To effectively manage those and other events, the First-Year Experience Program uses Mindjet, a cloud-based collaboration application that organizes ideas and information, keeps teams in sync, and coordinates people and tasks. For The Great Debate, for example, about 1,400 students – many of whom use their smartphones for the collaborative activities – and 500 community members work together online to plan and manage the event.

Previously managed manually, the Town Hall events are developed and attended by the First-Year Experience Program, Chico State's political science department, 70 consultants-facilitators, and 700 students. "It's a logistical challenge because we have to get everyone organized and on the same page for this one-night event twice a year," said Bentley.

Chico State decided to test out Mindjet in the fall of 2011. Using the online collaboration tool, project leaders map out the various aspects of the event and then create action tasks around those different components. Student workers, the political science department, and the event coordinator know what they're responsible for and can track overall progress from their laptops, desktops, or smartphones. "For a tool that's pretty easy to pick up and use," said Bentley, "it's made a remarkable difference in the way we handle these campus events."

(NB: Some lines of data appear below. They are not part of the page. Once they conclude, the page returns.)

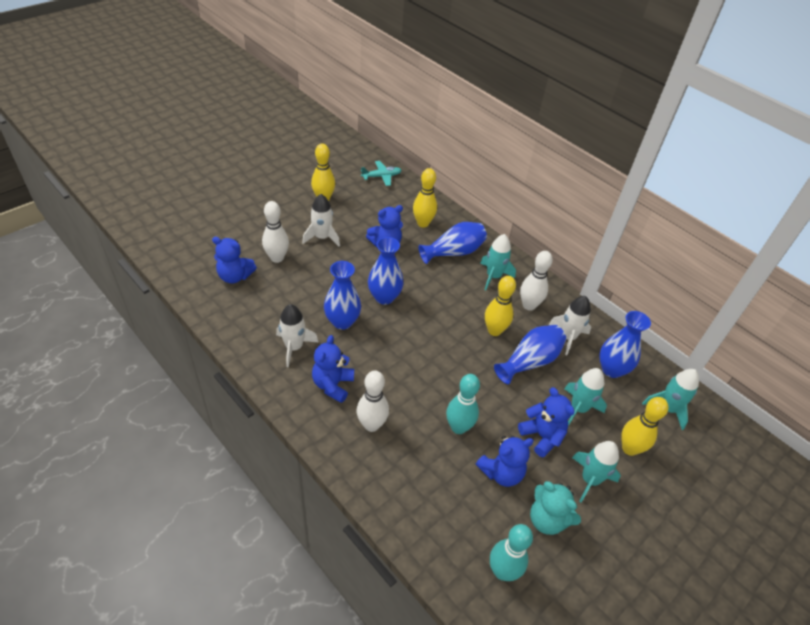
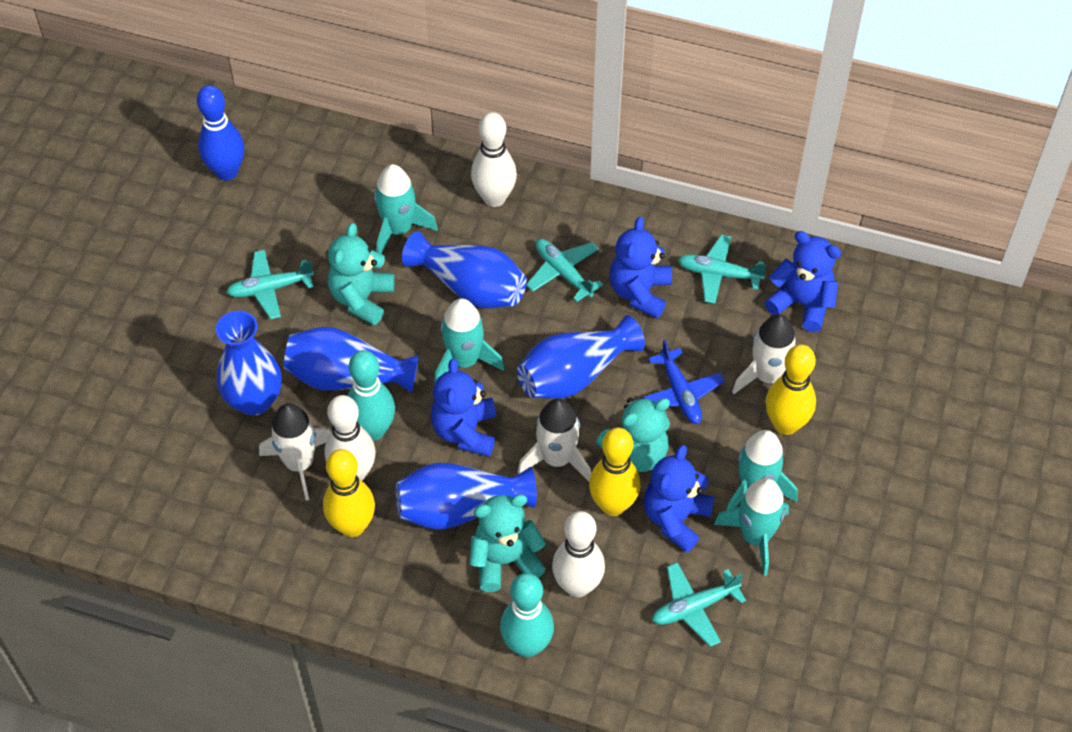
blue bowling pin: none = 0 -> [197,85,244,181] = 1
blue plane: none = 0 -> [638,340,725,424] = 1
blue teddy bear: [212,237,257,284] [312,335,354,403] [366,205,403,247] [476,436,534,487] [518,387,575,457] = 5 -> [431,358,496,457] [610,217,672,318] [644,445,714,553] [765,231,841,332] = 4
turquoise plane: [361,161,402,186] = 1 -> [226,250,314,319] [526,239,603,302] [652,562,746,647] [678,235,767,304] = 4
turquoise teddy bear: [530,481,581,535] = 1 -> [328,223,395,325] [469,494,546,592] [596,397,670,472] = 3
yellow bowling pin: [311,143,335,201] [413,168,437,228] [485,276,516,336] [621,397,669,456] = 4 -> [323,449,375,537] [589,427,640,516] [766,344,816,435] = 3

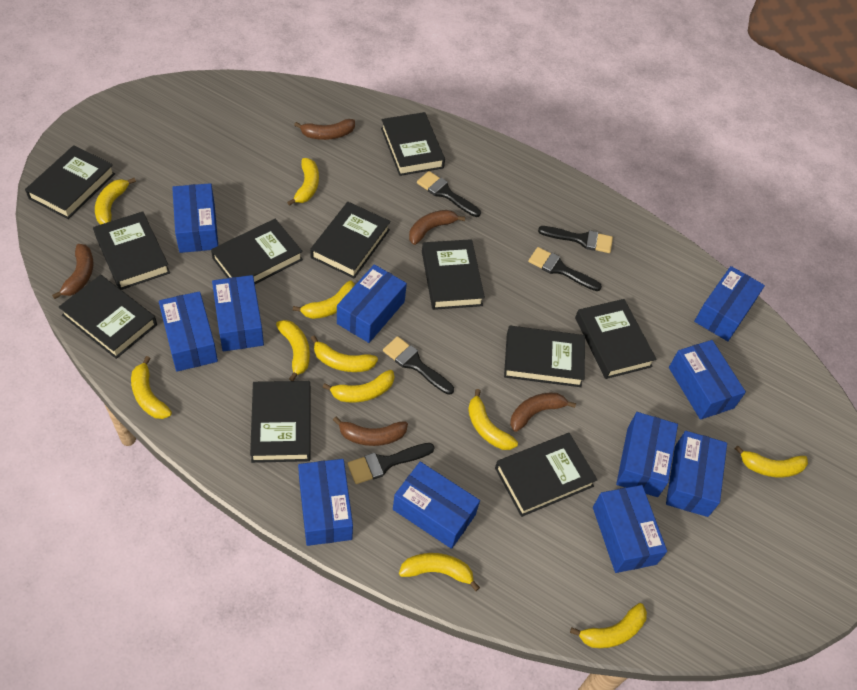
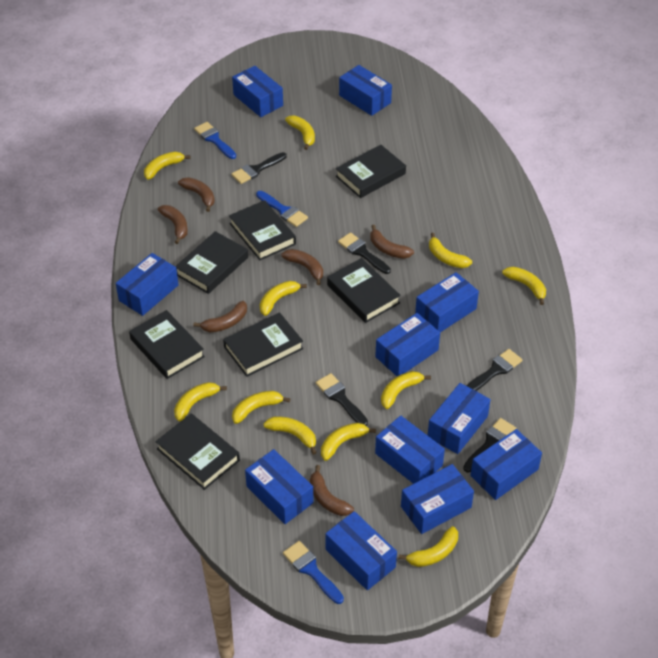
black book: [25,145,115,219] [59,275,157,359] [93,212,170,290] [211,219,303,284] [250,381,311,463] [310,202,391,278] [381,112,445,176] [422,239,485,310] [495,433,597,517] [504,325,585,387] [575,299,656,379] = 11 -> [129,310,205,379] [155,414,240,490] [175,231,248,294] [223,312,303,377] [229,200,296,260] [327,258,401,323] [336,145,406,198] = 7
blue brush: none = 0 -> [194,122,236,159] [256,191,308,227] [283,541,344,604] = 3
brown banana: [52,244,94,299] [294,119,355,140] [333,417,408,446] [409,210,465,245] [510,393,576,432] = 5 -> [158,205,188,244] [178,177,215,212] [193,301,247,332] [281,249,323,285] [310,465,354,516] [370,225,414,259] = 6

Bentley said the collaborative tool also helps with post-event activities. After every Town Hall or Great Debate, for example, her department exports a list of tasks from Mindjet and immediately begins working on them for the next round. "We're becoming much more efficient at producing these large events because we can see how things worked last year," Bentley explained, "and then take that information and use it to make small changes where we need them moving forward."